_The tasks_:
• a. Translate this sentence from the von-Kármán composite plate demo into Spanish: "The plate is heated, causing it to bifurcate."
• b. In the von-Kármán composite plate demo, replace "transverse displacement field" with "out-of-plane displacement field" and write out the passage from "[Maurini] | (1, 2)" to "Durán-Liberman reduction operator.".
• c. Write the next part of the von-Kármán composite plate demo, picking up after its last line.

_Document excerpt_:
Bifurcation of a composite laminate plate modeled with von-Kármán theory¶
This demo is implemented in the single Python file demo_von-karman-composite.py
.
This demo program solves the von-Kármán equations for an elliptic composite plate with a lenticular cross section free on the boundary. The plate is heated, causing it to bifurcate. Bifurcation occurs with a striking shape transition: before the critical threshold the plate assumes a cup-shaped configurations (left); above it tends to a cylindrical shape (right).
An analytical solution can be computed using the procedure outlined in the paper [Maurini].
[Maurini] | (1, 2) A. Fernandes, C. Maurini, S. Vidoli, “Multiparameter actuation for shape control of bistable composite plates.” International Journal of Solids and Structures. Vol. 47. Pages 1449-145., 2010. |
The standard von-Kármán theory gives rise to a fourth-order PDE which requires the transverse displacement field \(w\) to be sought in the space \(H^2(\Omega)\). We relax this requirement in the same manner as the Kirchoff-Love plate theory can be relaxed to the Reissner-Mindlin theory. Accordingly, we seek a transverse displacement field \(w\) in \(H^1(\Omega)\) and a rotation field \(\theta\) in \([H^2(\Omega)]^2\). To alleviate the resulting shear-locking issue we then apply the Durán-Liberman reduction operator.
To follow this demo you should know how to:
- Define a
MixedElement
and aFunctionSpace
from it. - Define the Durán-Liberman (MITC) reduction operator using UFL. This procedure eliminates the shear-locking problem.
- Write variational forms using the Unified Form Language.
- Use the fenics-shell function
laminate()
to compute the stiffness matrices. - Automatically derive Jacobian and residuals using
derivative()
. - Apply Dirichlet boundary conditions using
DirichletBC
andapply()
. - Assemble forms using
assemble()
. - Solve linear systems using
LUSolver
. - Output data to XDMF files with
XDMFFile
.

_Dataset excerpts_:

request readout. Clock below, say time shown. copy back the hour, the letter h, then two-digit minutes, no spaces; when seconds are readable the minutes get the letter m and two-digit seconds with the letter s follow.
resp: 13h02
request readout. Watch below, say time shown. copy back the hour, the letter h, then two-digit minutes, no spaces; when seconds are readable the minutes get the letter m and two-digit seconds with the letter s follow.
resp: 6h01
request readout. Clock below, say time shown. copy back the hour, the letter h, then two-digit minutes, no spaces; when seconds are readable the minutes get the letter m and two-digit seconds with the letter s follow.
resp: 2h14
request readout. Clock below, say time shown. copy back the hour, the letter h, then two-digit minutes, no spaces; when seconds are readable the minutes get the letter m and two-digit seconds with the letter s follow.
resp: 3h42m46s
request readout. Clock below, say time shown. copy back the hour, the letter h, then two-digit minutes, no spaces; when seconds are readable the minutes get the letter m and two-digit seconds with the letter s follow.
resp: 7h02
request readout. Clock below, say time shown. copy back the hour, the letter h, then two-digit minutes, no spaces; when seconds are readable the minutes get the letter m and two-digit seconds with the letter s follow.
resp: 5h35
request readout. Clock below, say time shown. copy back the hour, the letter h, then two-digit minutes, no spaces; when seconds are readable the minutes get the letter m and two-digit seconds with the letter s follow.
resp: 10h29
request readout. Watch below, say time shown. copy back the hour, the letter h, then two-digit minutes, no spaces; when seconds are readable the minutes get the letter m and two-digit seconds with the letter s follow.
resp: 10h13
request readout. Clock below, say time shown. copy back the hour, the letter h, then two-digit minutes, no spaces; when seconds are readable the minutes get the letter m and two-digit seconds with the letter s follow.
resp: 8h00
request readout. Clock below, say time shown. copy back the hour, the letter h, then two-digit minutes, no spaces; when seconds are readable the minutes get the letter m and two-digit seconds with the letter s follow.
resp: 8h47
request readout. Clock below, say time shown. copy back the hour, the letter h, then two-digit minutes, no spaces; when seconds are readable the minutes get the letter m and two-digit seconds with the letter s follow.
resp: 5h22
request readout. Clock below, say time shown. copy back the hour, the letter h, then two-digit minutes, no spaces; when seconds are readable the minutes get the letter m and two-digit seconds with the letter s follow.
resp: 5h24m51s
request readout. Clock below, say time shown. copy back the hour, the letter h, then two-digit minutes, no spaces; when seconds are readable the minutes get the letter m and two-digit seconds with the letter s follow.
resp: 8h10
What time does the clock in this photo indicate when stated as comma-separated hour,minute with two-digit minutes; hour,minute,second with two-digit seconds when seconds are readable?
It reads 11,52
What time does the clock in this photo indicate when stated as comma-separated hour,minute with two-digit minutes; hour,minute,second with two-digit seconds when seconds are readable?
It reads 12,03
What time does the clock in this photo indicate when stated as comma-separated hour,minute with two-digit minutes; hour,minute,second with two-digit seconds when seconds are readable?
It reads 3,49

_Answers below_:
• a. La placa se calienta, lo que hace que se bifurque.

• b.
[Maurini] | (1, 2) A. Fernandes, C. Maurini, S. Vidoli, “Multiparameter actuation for shape control of bistable composite plates.” International Journal of Solids and Structures. Vol. 47. Pages 1449-145., 2010. |
The standard von-Kármán theory gives rise to a fourth-order PDE which requires the out-of-plane displacement field \(w\) to be sought in the space \(H^2(\Omega)\). We relax this requirement in the same manner as the Kirchoff-Love plate theory can be relaxed to the Reissner-Mindlin theory. Accordingly, we seek a out-of-plane displacement field \(w\) in \(H^1(\Omega)\) and a rotation field \(\theta\) in \([H^2(\Omega)]^2\). To alleviate the resulting shear-locking issue we then apply the Durán-Liberman reduction operator.

• c.
This demo then illustrates how to:
- Define the Reissner-Mindlin-von-Kármán plate equations using UFL.
- Use the
ProjectedNonlinearSolver
class to drive the solution of a non-linear problem with projected variables.
We begin by setting up our Python environment with the required modules::
from dolfin import *
from ufl import RestrictedElement
from fenics_shells import *
import numpy as np
try:
import matplotlib.pyplot as plt
except ImportError:
raise ImportError("matplotlib is required to run this demo.")
try:
import mshr
except ImportError:
raise ImportError("mshr is required to run this demo.")
The mid-plane of the plate is an elliptic domain with semi-axes \(a = 1\)
and \(b = 0.5\). We generate a mesh of the domain using the package mshr
:
a_rad = 1.0
b_rad = 0.5
n_div = 30
centre = Point(0.,0.)
geom = mshr.Ellipse(centre, a_rad, b_rad)
mesh = mshr.generate_mesh(geom, n_div)
The lenticular thinning of the plate can be modelled directly through the thickness parameter in the plate model:
h = interpolate(Expression('t0*(1.0 - (x[0]*x[0])/(a*a) - (x[1]*x[1])/(b*b))', t0=1E-2, a=a_rad, b=b_rad, degree=2), FunctionSpace(mesh, 'CG', 2))
We assume the plate is a composite laminate with 8-layer stacking sequence:
with elementary layer properties \(E_1 = 40.038, E_2=1, G_{12}=0.5, \nu_{12}=0.25, G_{23}=0.4\):
thetas = [np.pi/4., -np.pi/4., -np.pi/4., np.pi/4., -np.pi/4., np.pi/4., np.pi/4., -np.pi/4.]
E1 = 40.038
E2 = 1.0
G12 = 0.5
nu12 = 0.25
G23 = 0.4
We use our function laminates()
to compute the stiffness matrices according to the Classical Laminate
Theory:
n_layers= len(thetas)
hs = h*np.ones(n_layers)/n_layers
A, B, D = laminates.ABD(E1, E2, G12, nu12, hs, thetas)
Fs = laminates.F(G12, G23, hs, thetas)
We then define our MixedElement
which will discretise the in-plane
displacements \(v \in [\mathrm{CG}_1]^2\), rotations \(\theta \in
[\mathrm{CG}_2]^2\), out-of-plane displacements \(w \in \mathrm{CG}_1\).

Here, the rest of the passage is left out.